低体重のお子さんを迎えた母親の多様なニーズに丁寧に答えるため、ハンドブックの内容が掲載されている県ホームページにアクセスできるよう、二次元コードを母子健康手帳に掲載したり、当該コードを掲載したメッセージカードをNICUで配布できるようにするなど、市町村やNICUのスタッフなどの関係者の御意見を伺いながら丁寧に検討をしてまいりたいと思います。
再Q 戸野部直乃 議員(公明)
NICUでのQRコード付きカードを配布していくなど検討していくとのお話がありました。しかし、結局そこに書き込むことはできません。結局、印刷をすることになるのです。
県内のある大学病院の先生は、発達健診を受けるリトルベビーの保護者の中には、リトルベビーハンドブックが届いていないようだと指摘しております。県の実施している配布方法が本当に正しいか、疑問に思います。
また、全国の状況に詳しい坂東事務局長は、NICUで配布している自治体では、ほぼ全ての対象家庭にリトルベビーハンドブックが届いていると述べています。国から補助が出るという通達も出ています。県で製本することは、そんなに難しいことではありません。

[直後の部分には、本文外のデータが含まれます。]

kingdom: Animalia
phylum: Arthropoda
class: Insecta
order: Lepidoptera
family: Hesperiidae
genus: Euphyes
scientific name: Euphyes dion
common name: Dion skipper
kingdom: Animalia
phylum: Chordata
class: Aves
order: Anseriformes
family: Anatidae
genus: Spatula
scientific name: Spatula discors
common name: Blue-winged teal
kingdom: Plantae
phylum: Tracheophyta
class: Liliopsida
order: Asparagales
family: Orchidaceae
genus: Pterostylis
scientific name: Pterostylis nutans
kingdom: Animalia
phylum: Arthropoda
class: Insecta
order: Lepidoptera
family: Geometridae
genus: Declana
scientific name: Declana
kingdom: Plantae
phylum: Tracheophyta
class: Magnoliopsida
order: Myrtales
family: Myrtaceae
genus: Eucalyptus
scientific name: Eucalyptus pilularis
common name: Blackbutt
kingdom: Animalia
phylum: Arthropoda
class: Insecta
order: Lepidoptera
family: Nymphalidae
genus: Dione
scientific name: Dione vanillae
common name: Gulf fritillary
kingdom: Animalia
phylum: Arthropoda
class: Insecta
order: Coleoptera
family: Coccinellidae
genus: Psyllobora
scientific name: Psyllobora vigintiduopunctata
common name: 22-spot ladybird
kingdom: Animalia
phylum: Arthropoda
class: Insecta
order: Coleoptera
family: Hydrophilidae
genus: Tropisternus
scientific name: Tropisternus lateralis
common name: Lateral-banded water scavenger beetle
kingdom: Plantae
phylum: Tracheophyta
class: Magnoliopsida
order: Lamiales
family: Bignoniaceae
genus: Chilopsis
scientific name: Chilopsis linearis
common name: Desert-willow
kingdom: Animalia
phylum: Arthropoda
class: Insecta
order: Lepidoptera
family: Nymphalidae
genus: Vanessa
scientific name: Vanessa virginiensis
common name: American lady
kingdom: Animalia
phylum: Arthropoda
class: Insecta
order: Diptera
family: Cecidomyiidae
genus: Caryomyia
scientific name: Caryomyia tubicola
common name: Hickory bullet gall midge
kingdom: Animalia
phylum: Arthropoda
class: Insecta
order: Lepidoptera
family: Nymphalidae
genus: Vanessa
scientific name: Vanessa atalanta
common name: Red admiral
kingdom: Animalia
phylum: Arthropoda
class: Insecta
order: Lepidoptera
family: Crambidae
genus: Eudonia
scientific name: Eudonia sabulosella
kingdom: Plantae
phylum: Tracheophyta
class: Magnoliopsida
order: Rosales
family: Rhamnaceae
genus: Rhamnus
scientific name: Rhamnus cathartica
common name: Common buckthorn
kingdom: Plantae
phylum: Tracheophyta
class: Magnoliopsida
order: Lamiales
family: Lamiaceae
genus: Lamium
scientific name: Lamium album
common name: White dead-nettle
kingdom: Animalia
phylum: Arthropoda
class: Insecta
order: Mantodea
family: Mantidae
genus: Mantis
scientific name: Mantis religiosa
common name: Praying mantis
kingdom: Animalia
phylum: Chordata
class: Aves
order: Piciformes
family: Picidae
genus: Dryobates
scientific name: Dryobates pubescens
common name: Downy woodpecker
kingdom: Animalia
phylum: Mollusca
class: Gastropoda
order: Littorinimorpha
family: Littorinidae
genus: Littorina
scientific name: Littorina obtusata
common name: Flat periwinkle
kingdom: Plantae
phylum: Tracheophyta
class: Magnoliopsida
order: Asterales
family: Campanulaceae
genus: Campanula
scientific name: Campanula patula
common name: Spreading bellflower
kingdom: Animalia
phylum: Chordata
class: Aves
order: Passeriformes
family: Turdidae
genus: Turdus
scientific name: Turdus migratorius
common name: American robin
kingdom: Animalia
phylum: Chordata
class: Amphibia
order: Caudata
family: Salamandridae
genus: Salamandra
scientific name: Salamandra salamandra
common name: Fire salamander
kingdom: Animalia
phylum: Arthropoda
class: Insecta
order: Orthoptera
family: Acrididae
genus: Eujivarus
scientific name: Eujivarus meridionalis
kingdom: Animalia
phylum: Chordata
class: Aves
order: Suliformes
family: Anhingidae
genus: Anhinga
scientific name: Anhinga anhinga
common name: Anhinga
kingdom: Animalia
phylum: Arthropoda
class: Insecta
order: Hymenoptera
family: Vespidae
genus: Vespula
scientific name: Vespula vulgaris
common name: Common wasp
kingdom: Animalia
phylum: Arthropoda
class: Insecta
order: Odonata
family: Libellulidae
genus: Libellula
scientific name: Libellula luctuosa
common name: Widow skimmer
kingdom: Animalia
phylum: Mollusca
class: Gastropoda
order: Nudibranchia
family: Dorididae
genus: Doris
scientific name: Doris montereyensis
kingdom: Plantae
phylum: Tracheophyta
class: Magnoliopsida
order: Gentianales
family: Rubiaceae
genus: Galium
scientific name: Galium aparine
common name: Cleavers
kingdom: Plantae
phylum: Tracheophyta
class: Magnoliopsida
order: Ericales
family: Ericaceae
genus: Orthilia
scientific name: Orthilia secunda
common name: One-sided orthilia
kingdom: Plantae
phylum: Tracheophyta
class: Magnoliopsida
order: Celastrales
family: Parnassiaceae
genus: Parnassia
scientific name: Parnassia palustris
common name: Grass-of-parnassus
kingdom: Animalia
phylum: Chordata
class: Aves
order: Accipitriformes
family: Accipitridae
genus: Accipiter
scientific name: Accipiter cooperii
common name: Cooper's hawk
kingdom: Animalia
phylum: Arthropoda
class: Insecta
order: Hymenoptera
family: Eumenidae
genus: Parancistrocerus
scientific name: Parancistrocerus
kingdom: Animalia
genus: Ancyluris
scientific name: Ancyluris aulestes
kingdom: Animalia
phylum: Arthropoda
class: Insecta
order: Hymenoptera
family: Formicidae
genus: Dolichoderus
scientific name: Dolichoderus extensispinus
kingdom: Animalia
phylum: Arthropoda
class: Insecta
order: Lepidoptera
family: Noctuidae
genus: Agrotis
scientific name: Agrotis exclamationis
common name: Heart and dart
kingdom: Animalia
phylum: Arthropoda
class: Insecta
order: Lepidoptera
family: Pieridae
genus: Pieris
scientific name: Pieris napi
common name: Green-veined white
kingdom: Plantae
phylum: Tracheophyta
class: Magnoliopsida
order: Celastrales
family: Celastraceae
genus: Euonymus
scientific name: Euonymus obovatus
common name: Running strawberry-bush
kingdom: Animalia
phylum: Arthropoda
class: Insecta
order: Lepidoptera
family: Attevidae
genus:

NICUに保健師と出向く自治体もあるとのことですが、県内の市町村でハンドブックの配布に差が出ないよう、県は配布状況を把握し、確実に当事者に届くよう、県が製本して取り組むべきと考えますが、知事の見解を伺います。
再A 大野元裕 知事
先ほどお話がございましたリトルベビーハンドブックをNICUで配布せず、市町村が配布する場合には差が出る、あるいは結局書き込めないので代替措置を準備しても印刷をすることになる、あるいは届いていないとの指摘もある、こういったところ、それから、先ほどお話がございました、迅速に配布ができるというNICUで配布する際の長所、これらについて現在埼玉県で行っていることの短所であると私も思います。
他方で、妊産婦の支援について、市町村独自の情報が盛り込め、きめ細かい対応が可能になるであるとか、長い期間を構築する保健師との関係構築となるとなどの長所も私はあると思います。
こういった両方、長所と短所の両面があると考えており、様々な側面から観点から検討することが、利用される方にとっての、私は最善の利益に繋がると考えますところ、製本方法あるいは配布方法につきましては、市町村の御意見、あるいは低体重のお子さんを迎えられた母親の多様なニーズに答えられるよう、当事者の御意見もぜひお伺いをして、丁寧に進めさせていただきたいと思います。